Liability may be an issue in the Metaverse, but so too is viability. Most companies operating gamblified products in the decentralized Metaverse do not make money in the same way as traditional gambling operators. Their income often comes from selling NFTs which could be done through an entirely separate legal entity. Spectacular collapses where investors lose most or all of their value have already been seen and will not increase consumer confidence. As well as financial failure there will be new security concerns. Blockchain is more secure and transparent, but there are elements around it which are much less so. There have already been some high profile frauds and cyberthefts, and as the tide continues to go out on many digital financial assets, more will no doubt be revealed.
When the markets were buoyant, cryptocurrenyc and NFTs seemed to be a one-way bet. However, holders of these assets have recently found to their cost that their value can go down as well as up: speculation is a big element even in so-called Stablecoin. Many projects are not providing a service like gambling. They are offering NFTs with other characteristics on which individuals can speculate.
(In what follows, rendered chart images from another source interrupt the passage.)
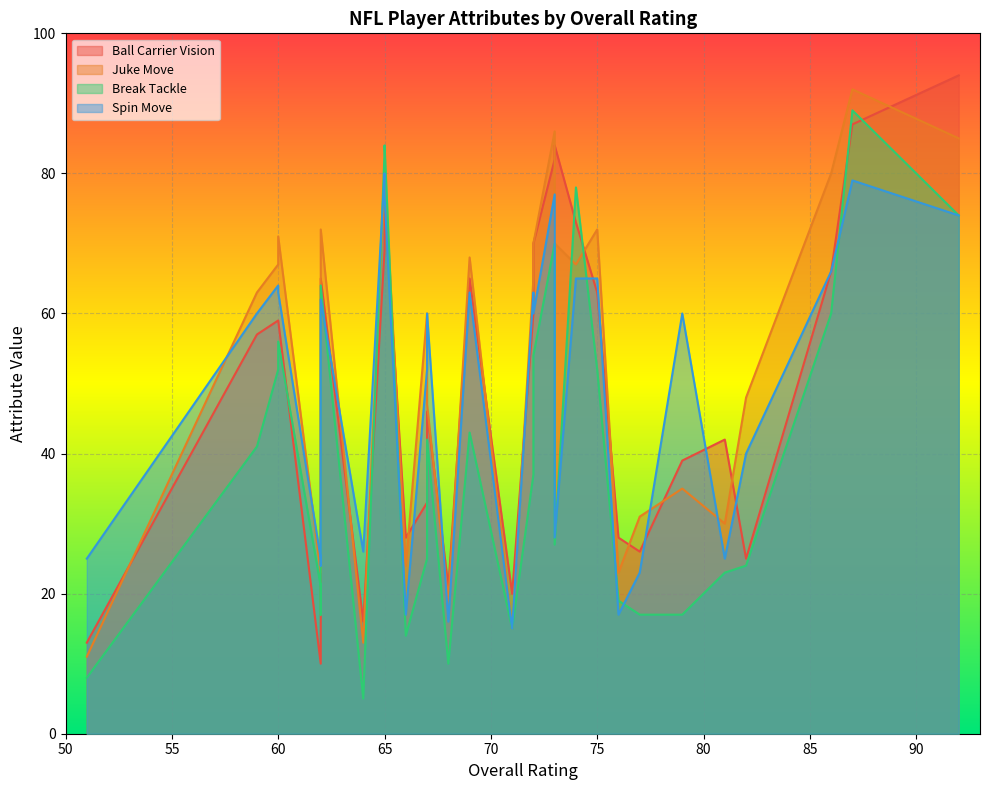

Which series has the largest total across all categories?

Juke Move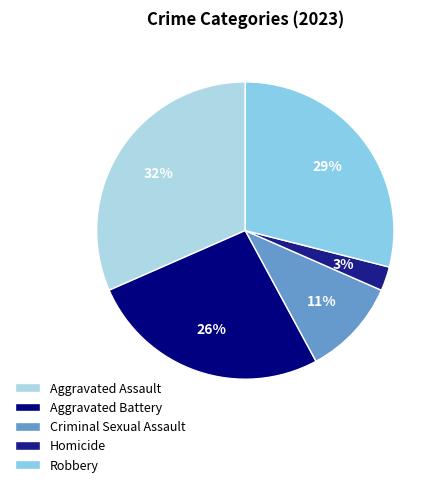

True or false: Criminal Sexual Assault accounts for 11% of the total.

True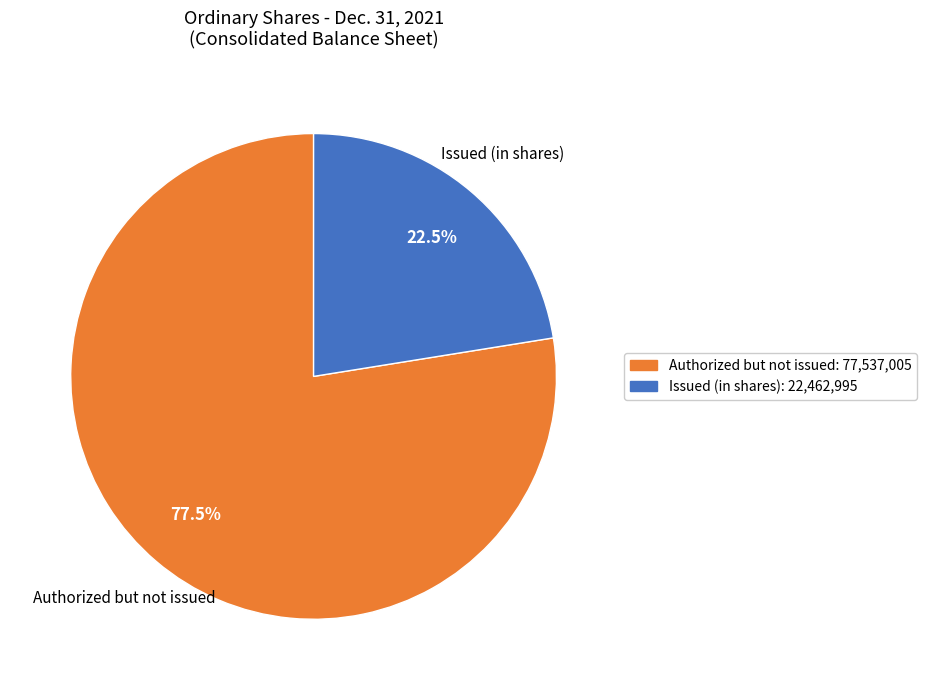

Approximately how many times larger is the value at Issued (in shares): 22,462,995 compared to Authorized but not issued: 77,537,005?

0.3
Gambling looks much more stable by contrast with standard payout percentages and mechanisms for resolving disputes. Metaverse products, whilst they may share characteristics with gambling, are often completely new and unrelated.
As to whether more traditional forms of gambling will migrate rapidly to the Metaverse, only time will tell. But there are reasons to suspect it will not. The gambling industry, especially the land-based element has evolved onto the Internet then mobile, driven by business realities and consumer demand for easier access. Arguably, Web 3 and the Metaverse is less accessible, so whereas the evolution to mobile was a natural development, it will not be convenience that drives the latest evolution. For gambling to thrive in this new virtual world will require something genuinely innovative which provide a consumer experience which is better than what is currently on offer.